Source document →
-- Opening Marker --
This highly rewarding book stands at an obvious distance from the topics that typically comprise the history of work and labour relations. For the attentive reader, however, it will illuminate otherwise easily missed paths by which legal-institutional and intellectual history intersect with the more marked social, cultural, and political currents that have formed the context for the making and remaking of global labour history. Even for the more casual if still critical reader, the distance should be traversed easily enough given the recognizable genre of insight its author works within: of untangling the strands of modernity’s myth making, especially around the development of its own supposedly key attributes, through demonstrating the obscured or, as Govind puts it, “mask[ed]” (p. 327), particularities of colonial encounter through which they emerged. Here, it is the untangling of Western juridico-political modernity’s narrative around the rise of parliamentary sovereignty (with its allied notions of jurisdiction and propertied subjecthood) and the particularities of British colonialism’s pre-twentieth-century encounter with the South Asian subcontinent that are at hand.
-- Closing Marker --
Task objective →
Extract the full review of the book on parliamentary sovereignty and British colonial encounter with South Asia, reproducing every word and punctuation mark without alteration.

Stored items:
-- Opening Marker --
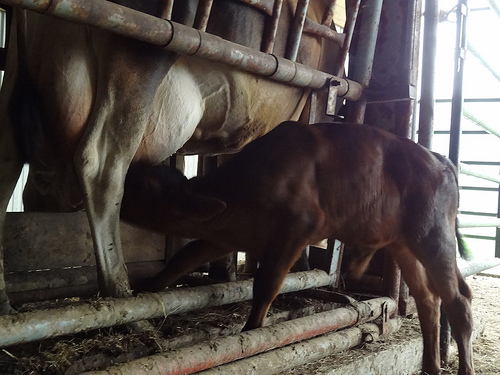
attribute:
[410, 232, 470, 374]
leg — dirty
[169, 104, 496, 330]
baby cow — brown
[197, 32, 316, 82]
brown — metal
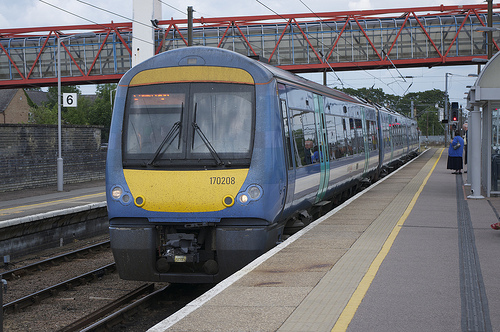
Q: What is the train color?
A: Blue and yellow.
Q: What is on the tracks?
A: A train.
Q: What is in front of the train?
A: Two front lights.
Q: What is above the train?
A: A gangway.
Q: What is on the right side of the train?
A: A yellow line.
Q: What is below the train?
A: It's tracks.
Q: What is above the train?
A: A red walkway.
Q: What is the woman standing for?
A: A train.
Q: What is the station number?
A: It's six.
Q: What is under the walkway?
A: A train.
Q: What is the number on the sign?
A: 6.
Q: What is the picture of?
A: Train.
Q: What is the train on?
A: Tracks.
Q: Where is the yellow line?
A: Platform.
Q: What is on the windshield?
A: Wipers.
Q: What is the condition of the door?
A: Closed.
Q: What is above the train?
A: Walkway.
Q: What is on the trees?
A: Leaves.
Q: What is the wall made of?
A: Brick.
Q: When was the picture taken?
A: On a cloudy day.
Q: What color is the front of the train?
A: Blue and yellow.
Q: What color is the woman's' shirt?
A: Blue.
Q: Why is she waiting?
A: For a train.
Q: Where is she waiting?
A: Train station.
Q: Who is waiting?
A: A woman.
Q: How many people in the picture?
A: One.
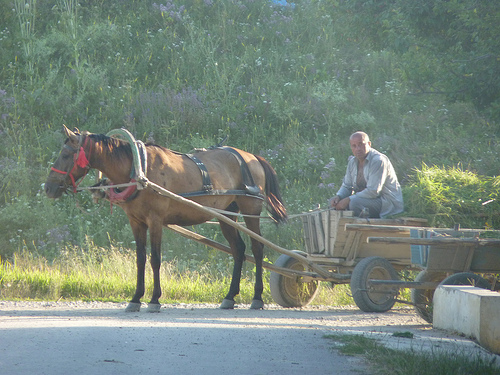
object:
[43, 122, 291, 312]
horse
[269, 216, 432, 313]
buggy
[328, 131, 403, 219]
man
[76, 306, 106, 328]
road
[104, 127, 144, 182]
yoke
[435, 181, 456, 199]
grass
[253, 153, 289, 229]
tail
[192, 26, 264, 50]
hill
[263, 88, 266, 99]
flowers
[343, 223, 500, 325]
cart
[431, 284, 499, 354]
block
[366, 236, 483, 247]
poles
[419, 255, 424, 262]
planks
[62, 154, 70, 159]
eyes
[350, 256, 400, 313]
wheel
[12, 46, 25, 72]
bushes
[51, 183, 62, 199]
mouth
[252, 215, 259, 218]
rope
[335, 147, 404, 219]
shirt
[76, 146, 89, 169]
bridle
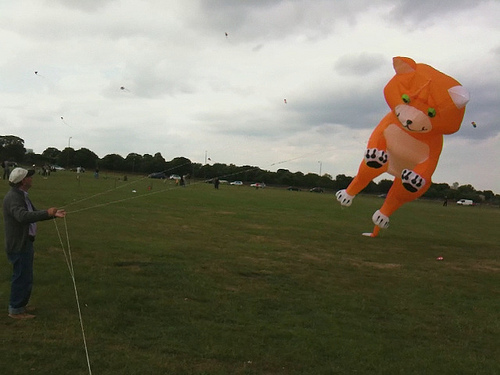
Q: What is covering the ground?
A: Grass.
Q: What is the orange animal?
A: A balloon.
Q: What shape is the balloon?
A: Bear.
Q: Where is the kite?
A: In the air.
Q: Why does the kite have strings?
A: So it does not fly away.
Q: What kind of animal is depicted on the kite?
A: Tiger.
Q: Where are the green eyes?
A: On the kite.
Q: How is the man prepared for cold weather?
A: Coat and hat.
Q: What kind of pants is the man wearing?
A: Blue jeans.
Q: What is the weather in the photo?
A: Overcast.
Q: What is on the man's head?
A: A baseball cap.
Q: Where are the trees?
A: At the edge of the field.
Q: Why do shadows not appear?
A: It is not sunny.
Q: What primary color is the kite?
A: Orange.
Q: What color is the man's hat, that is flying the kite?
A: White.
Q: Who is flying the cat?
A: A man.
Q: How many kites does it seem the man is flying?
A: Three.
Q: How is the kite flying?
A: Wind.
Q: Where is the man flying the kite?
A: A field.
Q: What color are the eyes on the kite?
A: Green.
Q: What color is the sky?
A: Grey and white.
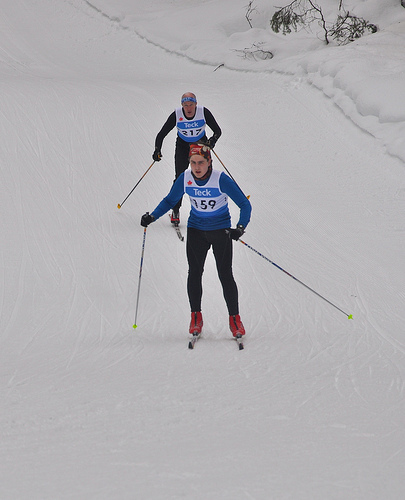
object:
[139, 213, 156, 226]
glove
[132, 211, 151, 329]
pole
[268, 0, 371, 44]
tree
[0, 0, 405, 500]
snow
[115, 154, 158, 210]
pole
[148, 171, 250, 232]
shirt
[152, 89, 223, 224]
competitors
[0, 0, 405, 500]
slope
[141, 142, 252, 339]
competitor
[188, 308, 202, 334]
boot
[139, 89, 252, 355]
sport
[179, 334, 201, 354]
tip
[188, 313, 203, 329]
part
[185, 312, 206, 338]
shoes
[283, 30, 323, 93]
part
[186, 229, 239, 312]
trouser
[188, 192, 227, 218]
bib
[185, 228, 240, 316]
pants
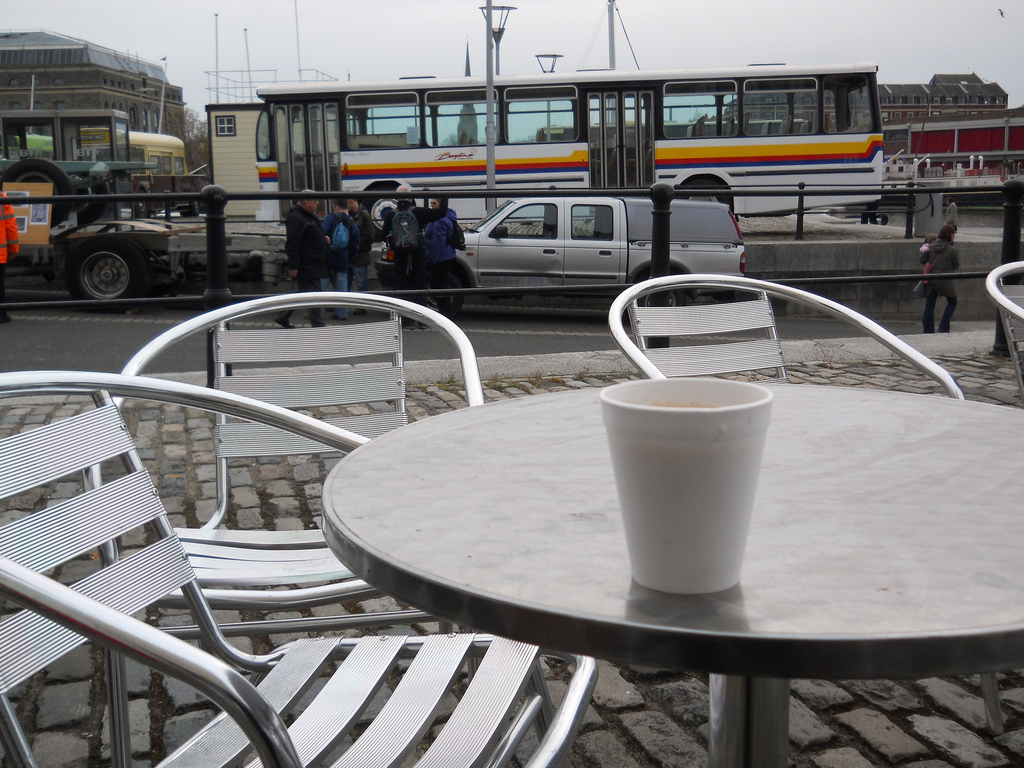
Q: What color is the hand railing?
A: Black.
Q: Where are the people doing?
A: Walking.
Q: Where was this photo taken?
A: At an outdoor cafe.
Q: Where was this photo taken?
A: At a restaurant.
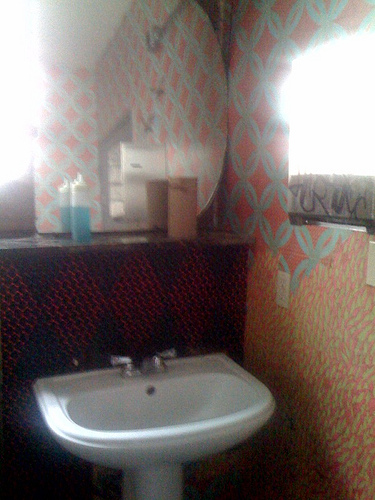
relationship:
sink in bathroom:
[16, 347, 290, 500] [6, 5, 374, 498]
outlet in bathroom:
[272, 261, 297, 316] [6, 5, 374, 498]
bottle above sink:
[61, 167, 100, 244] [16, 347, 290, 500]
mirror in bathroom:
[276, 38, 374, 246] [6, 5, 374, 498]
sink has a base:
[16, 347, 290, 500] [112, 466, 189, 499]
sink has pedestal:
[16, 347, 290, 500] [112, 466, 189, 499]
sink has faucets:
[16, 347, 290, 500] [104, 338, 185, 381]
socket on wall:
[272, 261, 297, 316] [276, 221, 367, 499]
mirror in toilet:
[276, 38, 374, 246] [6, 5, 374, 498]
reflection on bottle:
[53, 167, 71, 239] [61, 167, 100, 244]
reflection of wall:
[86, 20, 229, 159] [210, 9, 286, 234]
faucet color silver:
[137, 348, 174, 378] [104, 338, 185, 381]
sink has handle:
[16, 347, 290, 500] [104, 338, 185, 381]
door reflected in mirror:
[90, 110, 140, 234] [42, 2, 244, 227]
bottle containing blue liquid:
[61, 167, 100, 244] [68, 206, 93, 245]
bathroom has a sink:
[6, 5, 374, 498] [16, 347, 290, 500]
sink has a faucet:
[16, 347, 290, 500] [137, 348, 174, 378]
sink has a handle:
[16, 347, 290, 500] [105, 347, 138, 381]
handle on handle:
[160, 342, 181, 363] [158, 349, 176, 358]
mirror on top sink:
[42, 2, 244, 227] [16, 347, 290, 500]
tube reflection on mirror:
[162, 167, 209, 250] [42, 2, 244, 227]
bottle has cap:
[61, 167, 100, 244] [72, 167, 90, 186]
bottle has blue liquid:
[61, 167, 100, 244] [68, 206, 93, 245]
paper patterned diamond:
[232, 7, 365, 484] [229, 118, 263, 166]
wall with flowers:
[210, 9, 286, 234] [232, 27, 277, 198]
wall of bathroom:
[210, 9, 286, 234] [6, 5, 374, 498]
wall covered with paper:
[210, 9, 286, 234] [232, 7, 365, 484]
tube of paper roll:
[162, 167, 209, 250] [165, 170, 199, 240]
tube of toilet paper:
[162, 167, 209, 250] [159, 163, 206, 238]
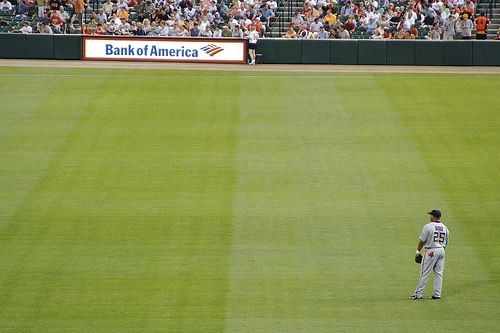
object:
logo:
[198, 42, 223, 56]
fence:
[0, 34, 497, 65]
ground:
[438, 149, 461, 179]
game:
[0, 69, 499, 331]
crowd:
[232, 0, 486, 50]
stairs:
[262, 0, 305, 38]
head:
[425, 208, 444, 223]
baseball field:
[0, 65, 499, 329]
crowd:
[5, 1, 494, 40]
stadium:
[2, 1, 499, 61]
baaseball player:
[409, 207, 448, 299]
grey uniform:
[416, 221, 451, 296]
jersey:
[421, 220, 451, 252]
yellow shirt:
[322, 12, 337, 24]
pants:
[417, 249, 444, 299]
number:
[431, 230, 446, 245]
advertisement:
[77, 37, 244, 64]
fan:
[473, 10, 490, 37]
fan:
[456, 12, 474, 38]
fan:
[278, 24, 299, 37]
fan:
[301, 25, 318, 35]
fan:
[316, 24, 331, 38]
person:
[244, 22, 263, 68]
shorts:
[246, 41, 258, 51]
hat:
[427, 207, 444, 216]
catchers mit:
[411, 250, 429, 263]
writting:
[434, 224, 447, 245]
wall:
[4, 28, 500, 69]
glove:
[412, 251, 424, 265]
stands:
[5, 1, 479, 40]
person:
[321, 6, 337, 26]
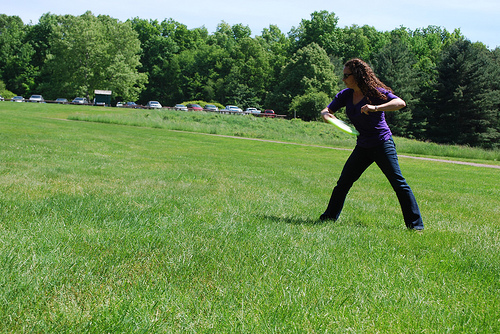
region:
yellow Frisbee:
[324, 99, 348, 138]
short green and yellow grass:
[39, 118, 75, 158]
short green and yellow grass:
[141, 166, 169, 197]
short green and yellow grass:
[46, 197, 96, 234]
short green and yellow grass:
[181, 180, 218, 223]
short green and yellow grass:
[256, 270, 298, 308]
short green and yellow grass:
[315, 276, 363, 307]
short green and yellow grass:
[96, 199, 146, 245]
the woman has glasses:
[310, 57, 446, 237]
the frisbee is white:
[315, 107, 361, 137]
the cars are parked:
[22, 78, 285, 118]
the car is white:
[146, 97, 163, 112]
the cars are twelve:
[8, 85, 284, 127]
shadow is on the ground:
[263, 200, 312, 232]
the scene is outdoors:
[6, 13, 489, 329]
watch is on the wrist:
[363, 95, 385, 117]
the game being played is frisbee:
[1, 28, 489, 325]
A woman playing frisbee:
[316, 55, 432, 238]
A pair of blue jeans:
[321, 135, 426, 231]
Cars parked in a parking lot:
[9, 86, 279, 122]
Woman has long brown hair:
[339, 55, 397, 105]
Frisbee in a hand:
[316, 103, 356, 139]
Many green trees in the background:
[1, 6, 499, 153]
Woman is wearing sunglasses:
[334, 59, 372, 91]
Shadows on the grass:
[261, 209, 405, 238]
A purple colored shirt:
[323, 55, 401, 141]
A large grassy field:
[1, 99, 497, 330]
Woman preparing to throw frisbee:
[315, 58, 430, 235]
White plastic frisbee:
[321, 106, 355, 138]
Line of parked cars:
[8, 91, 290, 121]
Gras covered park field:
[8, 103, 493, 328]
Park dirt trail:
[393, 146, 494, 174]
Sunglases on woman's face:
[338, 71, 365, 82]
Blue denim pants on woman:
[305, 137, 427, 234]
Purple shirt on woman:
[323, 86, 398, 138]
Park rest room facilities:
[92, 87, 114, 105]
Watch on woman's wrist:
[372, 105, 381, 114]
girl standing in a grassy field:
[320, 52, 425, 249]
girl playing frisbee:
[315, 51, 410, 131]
-- Closing Marker --
Answer section →
This highly rewarding book stands at an obvious distance from the topics that typically comprise the history of work and labour relations. For the attentive reader, however, it will illuminate otherwise easily missed paths by which legal-institutional and intellectual history intersect with the more marked social, cultural, and political currents that have formed the context for the making and remaking of global labour history. Even for the more casual if still critical reader, the distance should be traversed easily enough given the recognizable genre of insight its author works within: of untangling the strands of modernity’s myth making, especially around the development of its own supposedly key attributes, through demonstrating the obscured or, as Govind puts it, “mask[ed]” (p. 327), particularities of colonial encounter through which they emerged. Here, it is the untangling of Western juridico-political modernity’s narrative around the rise of parliamentary sovereignty (with its allied notions of jurisdiction and propertied subjecthood) and the particularities of British colonialism’s pre-twentieth-century encounter with the South Asian subcontinent that are at hand.